Stored items from a collection:
'''

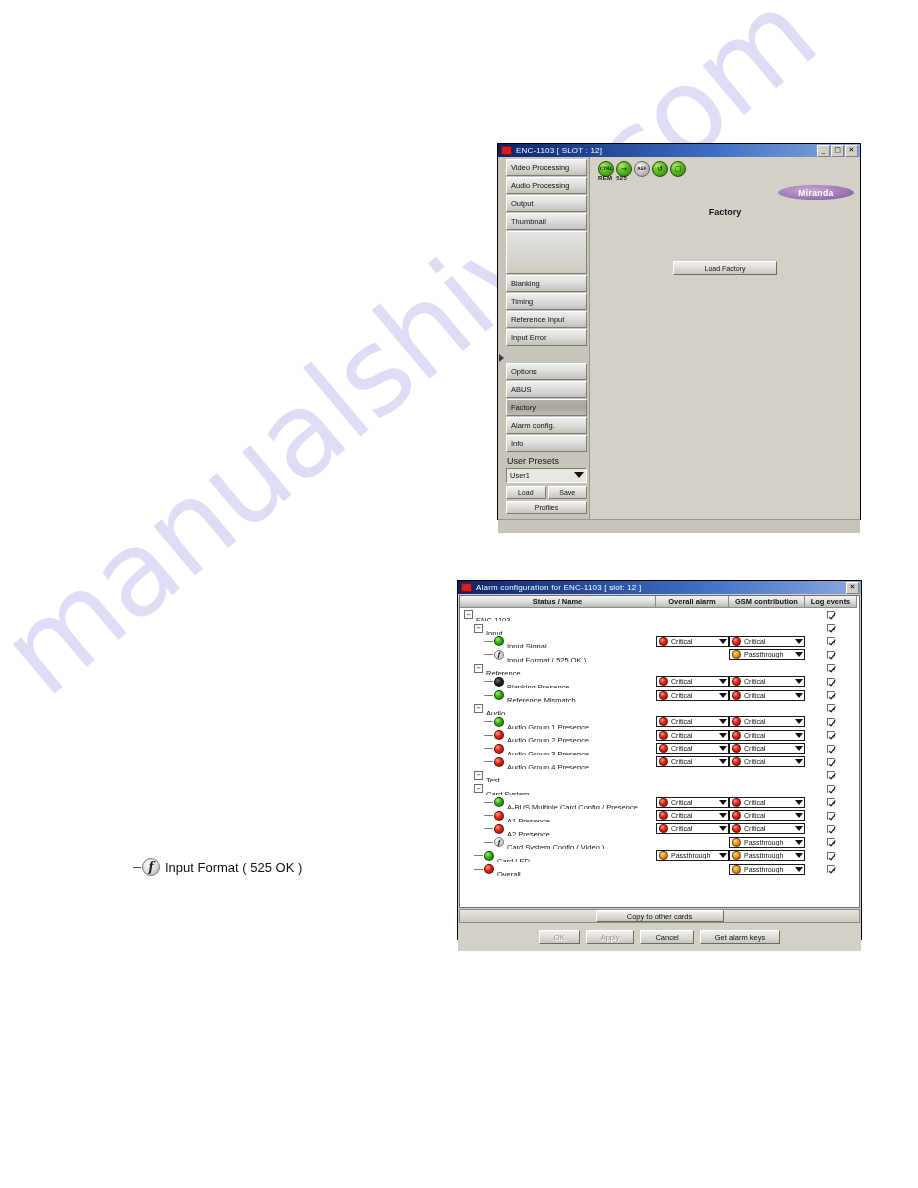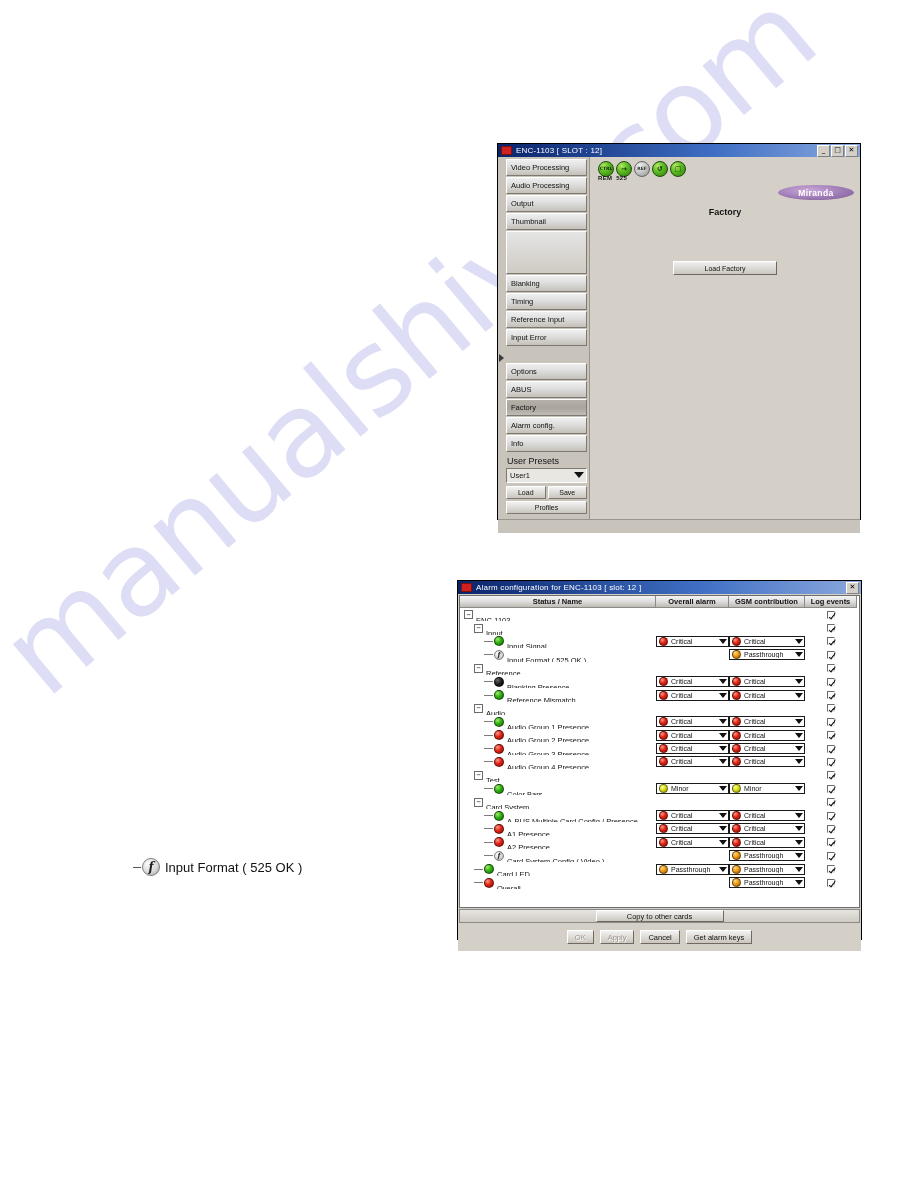"Color Bars" div.row { html: <div> <div> <div></div> <div></div> <div></div> <span>Color Bars</span> </div> <div> <div> <span></span> <span>Minor</span> <span></span> </div> </div> <div> <div> <span></span> <span>Minor</span> <span></span> </div> </div> <div> <div></div> </div> </div> -> none }
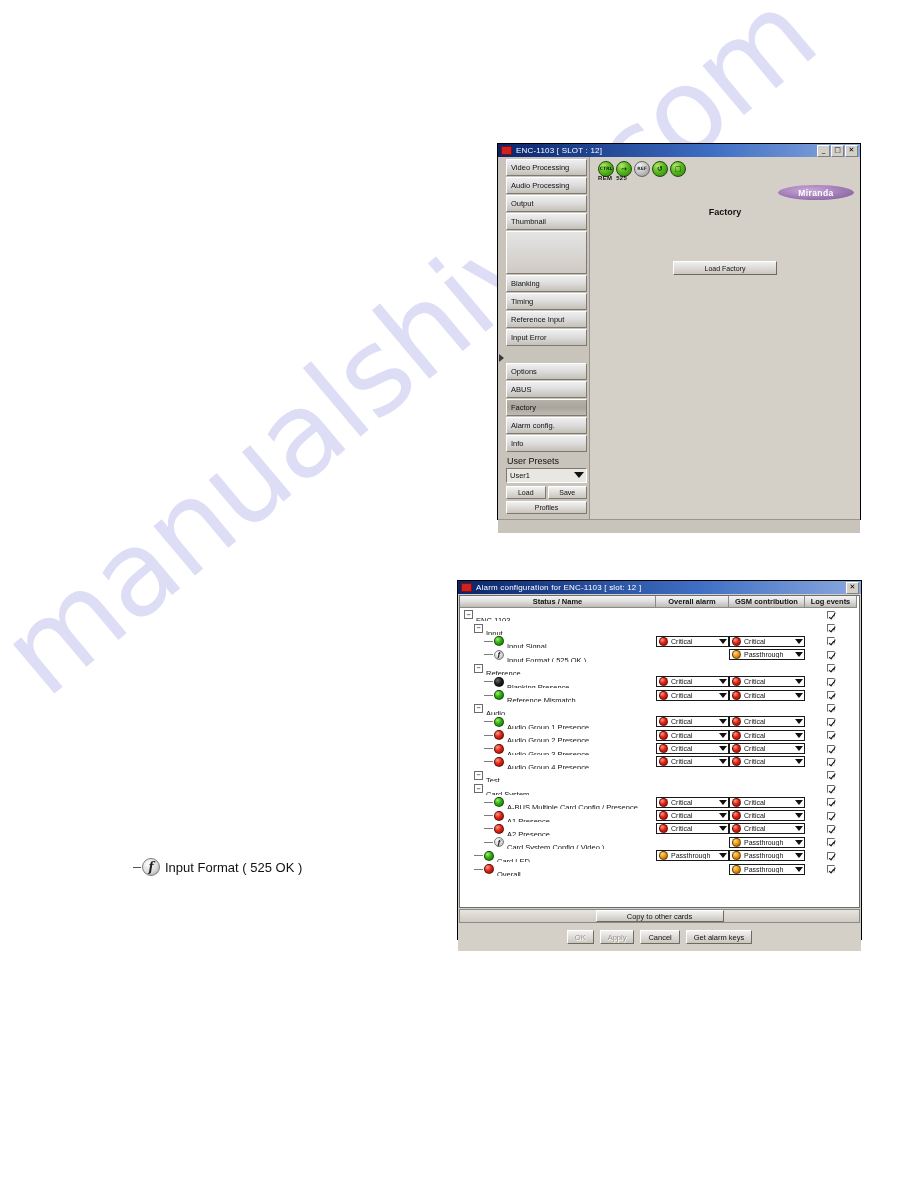"OK" .fbtn { padding: 0 7px -> 0 14px }
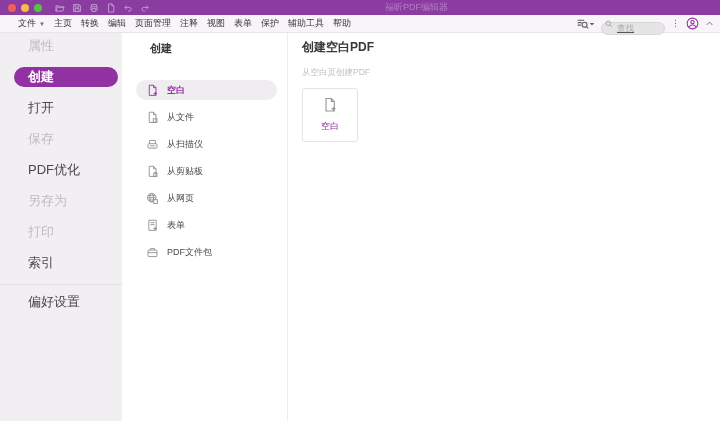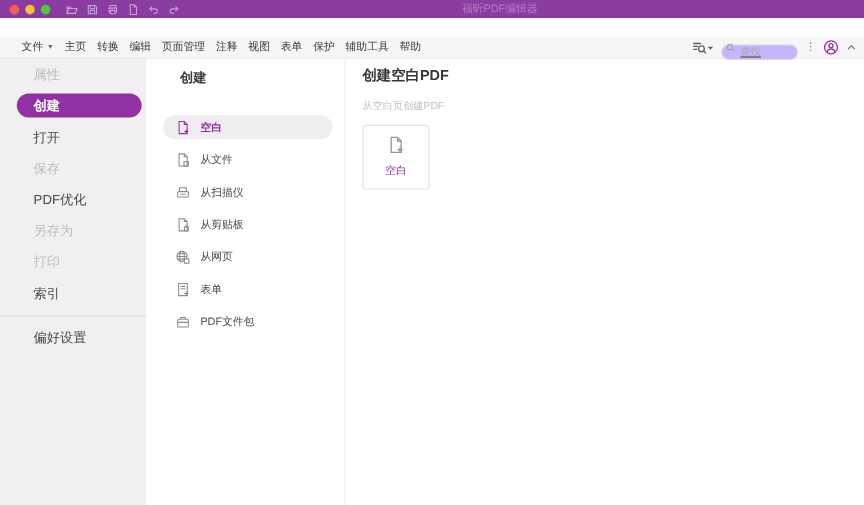"文件" .menubar { margin-top: 16px -> none }
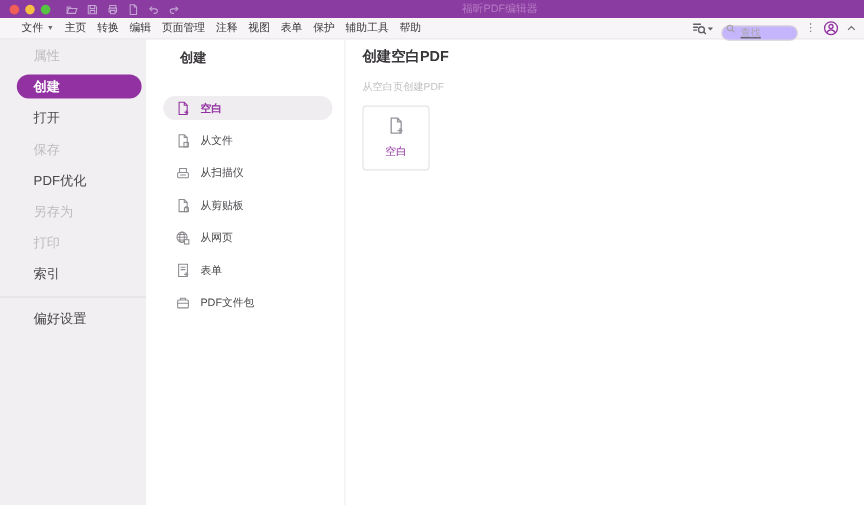"查找" .search-box input { background: #c4b5fd -> #e5e5e5 }
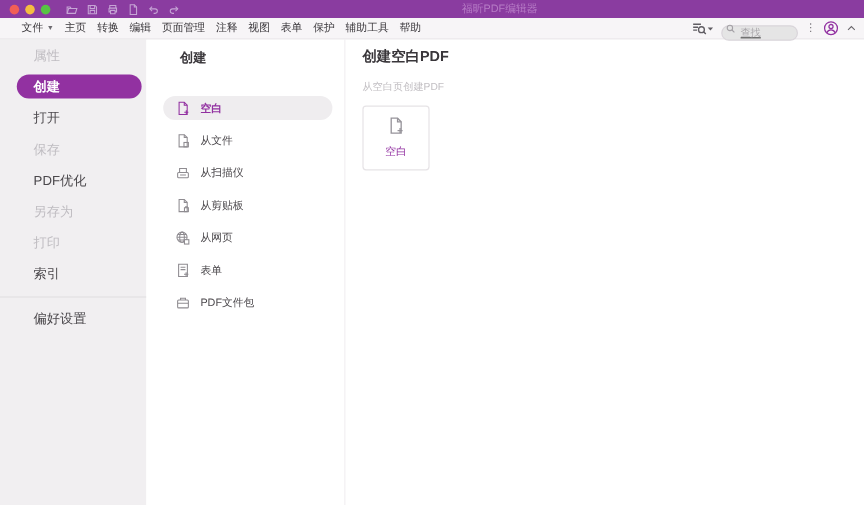"属性" .side-item { font-size: 11px -> 13px; margin: 0 4px 6px 14px -> 0 4px 11px 14px }
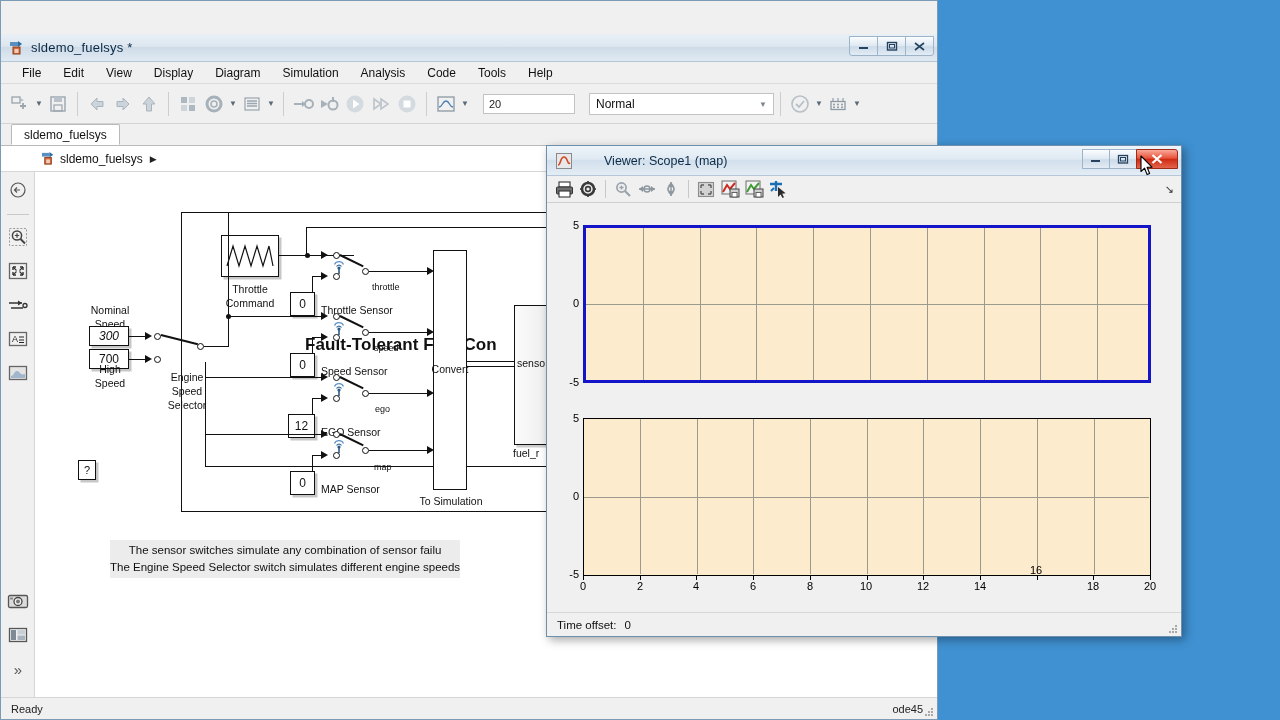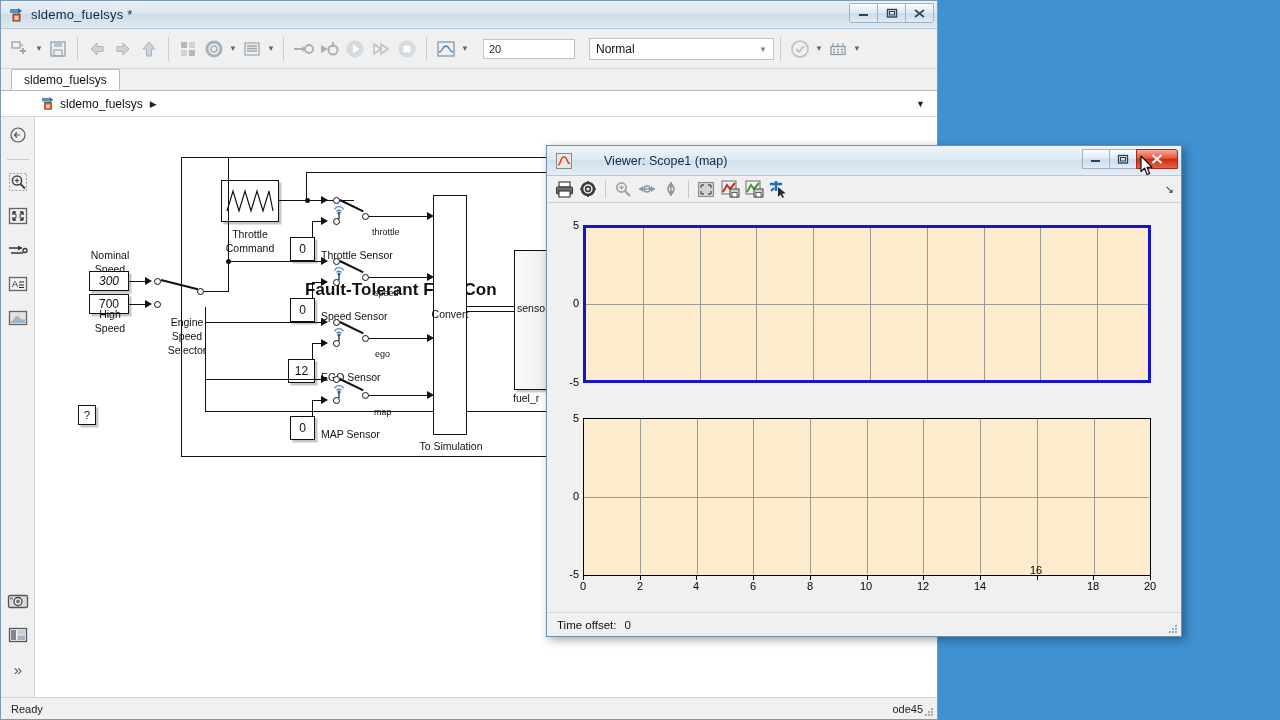"sldemo_fuelsys *" .titlebar { margin-top: none -> 33px }
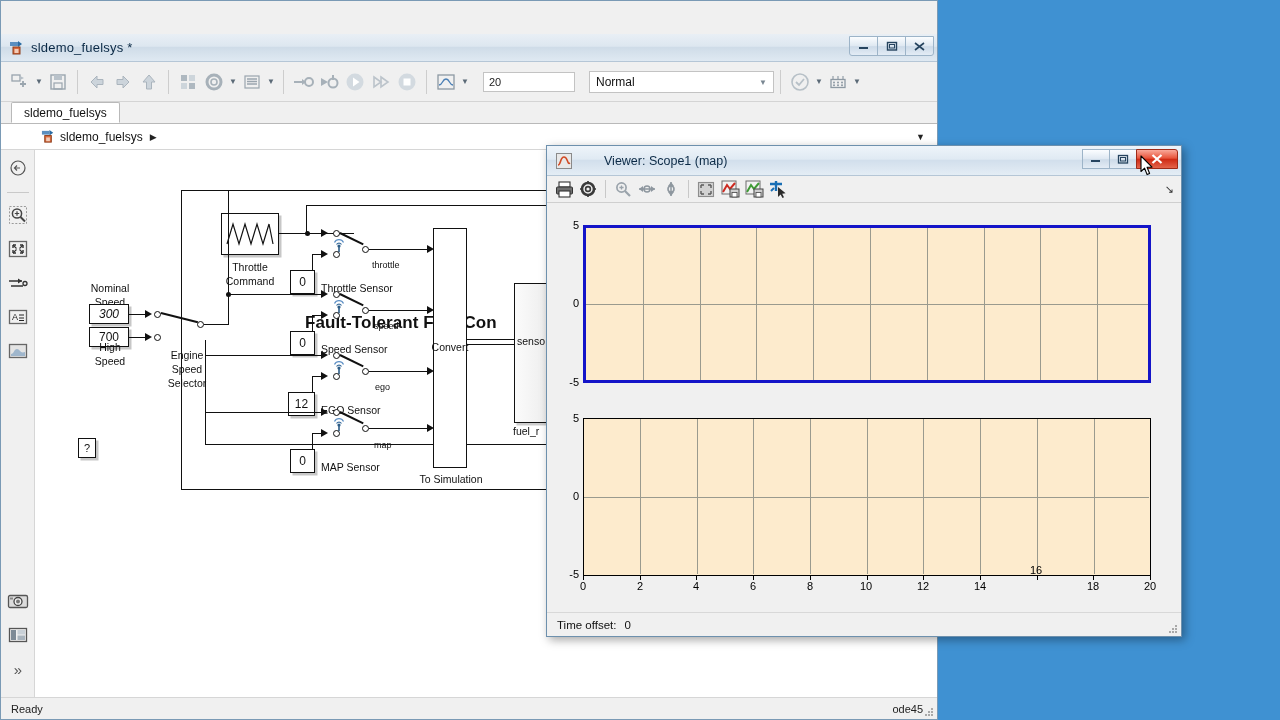"File" div.menubar { html: none -> <div> <div>File</div> <div>Edit</div> <div>View</div> <div>Display</div> <div>Diagram</div> <div>Simulation</div> <div>Analysis</div> <div>Code</div> <div>Tools</div> <div>Help</div> </div> }
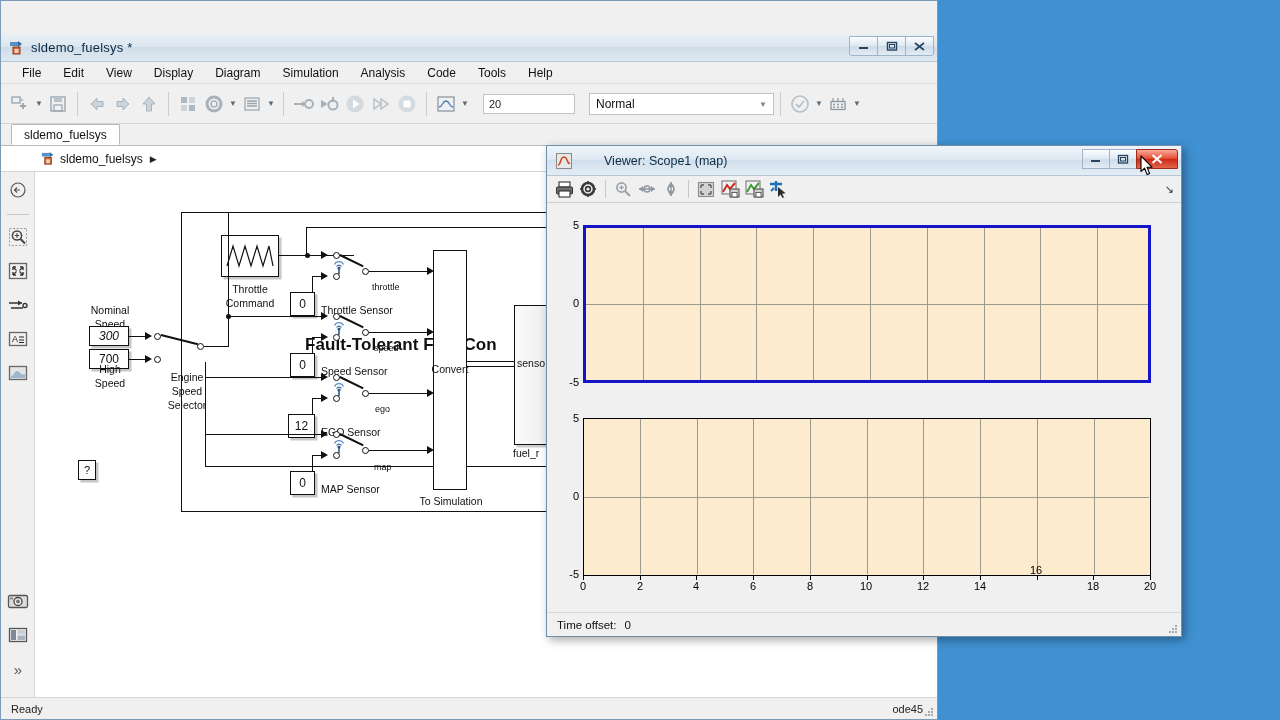"The sensor switches simulate any" div.annot { html: none -> <div> <div>The sensor switches simulate any combination of sensor failu</div> <div>The Engine Speed Selector switch simulates different engine speeds</div> </div> }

'''

BRIEF -
Look above for the line with "background: #c4b5fd ->" and the line with "margin-top: none ->", then copy exactly the lines from the first through the second, both kept, with no pictures.

SOLUTION -
"查找" .search-box input { background: #c4b5fd -> #e5e5e5 }
"属性" .side-item { font-size: 11px -> 13px; margin: 0 4px 6px 14px -> 0 4px 11px 14px }
"sldemo_fuelsys *" .titlebar { margin-top: none -> 33px }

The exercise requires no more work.